__Requirements__
Transcribe the listing of plant specimen catalog data below, keeping every line and value unchanged.
>> begin
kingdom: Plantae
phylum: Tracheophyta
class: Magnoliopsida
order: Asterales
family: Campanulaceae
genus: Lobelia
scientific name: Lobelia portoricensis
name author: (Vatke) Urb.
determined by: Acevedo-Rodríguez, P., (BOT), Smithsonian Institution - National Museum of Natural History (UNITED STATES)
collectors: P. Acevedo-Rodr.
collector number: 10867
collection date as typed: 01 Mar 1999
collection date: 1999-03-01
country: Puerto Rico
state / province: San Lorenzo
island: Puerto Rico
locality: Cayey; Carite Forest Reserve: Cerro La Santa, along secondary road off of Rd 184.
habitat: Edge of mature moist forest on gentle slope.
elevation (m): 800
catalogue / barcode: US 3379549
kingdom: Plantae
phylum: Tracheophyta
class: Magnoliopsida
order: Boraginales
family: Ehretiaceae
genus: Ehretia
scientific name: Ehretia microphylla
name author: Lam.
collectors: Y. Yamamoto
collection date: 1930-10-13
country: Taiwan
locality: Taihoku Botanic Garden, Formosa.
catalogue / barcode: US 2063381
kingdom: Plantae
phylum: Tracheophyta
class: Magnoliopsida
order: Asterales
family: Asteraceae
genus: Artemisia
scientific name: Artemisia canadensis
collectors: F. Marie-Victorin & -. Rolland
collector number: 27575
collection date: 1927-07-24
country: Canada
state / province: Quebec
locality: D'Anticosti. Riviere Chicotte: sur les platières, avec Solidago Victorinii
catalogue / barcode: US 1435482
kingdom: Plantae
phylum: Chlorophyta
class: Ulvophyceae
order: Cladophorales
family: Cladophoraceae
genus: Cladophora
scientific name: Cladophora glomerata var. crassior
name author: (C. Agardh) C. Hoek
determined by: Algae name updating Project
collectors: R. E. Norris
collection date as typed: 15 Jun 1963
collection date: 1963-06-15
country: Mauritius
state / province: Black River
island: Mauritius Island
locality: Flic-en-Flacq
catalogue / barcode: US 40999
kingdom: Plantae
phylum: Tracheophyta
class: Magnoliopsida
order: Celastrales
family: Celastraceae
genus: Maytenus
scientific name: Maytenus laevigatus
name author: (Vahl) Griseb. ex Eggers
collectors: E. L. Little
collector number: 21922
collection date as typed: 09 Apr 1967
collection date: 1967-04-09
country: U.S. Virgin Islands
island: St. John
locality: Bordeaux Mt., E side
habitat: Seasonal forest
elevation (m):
>> end
__The reply__
kingdom: Plantae
phylum: Tracheophyta
class: Magnoliopsida
order: Asterales
family: Campanulaceae
genus: Lobelia
scientific name: Lobelia portoricensis
name author: (Vatke) Urb.
determined by: Acevedo-Rodríguez, P., (BOT), Smithsonian Institution - National Museum of Natural History (UNITED STATES)
collectors: P. Acevedo-Rodr.
collector number: 10867
collection date as typed: 01 Mar 1999
collection date: 1999-03-01
country: Puerto Rico
state / province: San Lorenzo
island: Puerto Rico
locality: Cayey; Carite Forest Reserve: Cerro La Santa, along secondary road off of Rd 184.
habitat: Edge of mature moist forest on gentle slope.
elevation (m): 800
catalogue / barcode: US 3379549
kingdom: Plantae
phylum: Tracheophyta
class: Magnoliopsida
order: Boraginales
family: Ehretiaceae
genus: Ehretia
scientific name: Ehretia microphylla
name author: Lam.
collectors: Y. Yamamoto
collection date: 1930-10-13
country: Taiwan
locality: Taihoku Botanic Garden, Formosa.
catalogue / barcode: US 2063381
kingdom: Plantae
phylum: Tracheophyta
class: Magnoliopsida
order: Asterales
family: Asteraceae
genus: Artemisia
scientific name: Artemisia canadensis
collectors: F. Marie-Victorin & -. Rolland
collector number: 27575
collection date: 1927-07-24
country: Canada
state / province: Quebec
locality: D'Anticosti. Riviere Chicotte: sur les platières, avec Solidago Victorinii
catalogue / barcode: US 1435482
kingdom: Plantae
phylum: Chlorophyta
class: Ulvophyceae
order: Cladophorales
family: Cladophoraceae
genus: Cladophora
scientific name: Cladophora glomerata var. crassior
name author: (C. Agardh) C. Hoek
determined by: Algae name updating Project
collectors: R. E. Norris
collection date as typed: 15 Jun 1963
collection date: 1963-06-15
country: Mauritius
state / province: Black River
island: Mauritius Island
locality: Flic-en-Flacq
catalogue / barcode: US 40999
kingdom: Plantae
phylum: Tracheophyta
class: Magnoliopsida
order: Celastrales
family: Celastraceae
genus: Maytenus
scientific name: Maytenus laevigatus
name author: (Vahl) Griseb. ex Eggers
collectors: E. L. Little
collector number: 21922
collection date as typed: 09 Apr 1967
collection date: 1967-04-09
country: U.S. Virgin Islands
island: St. John
locality: Bordeaux Mt., E side
habitat: Seasonal forest
elevation (m):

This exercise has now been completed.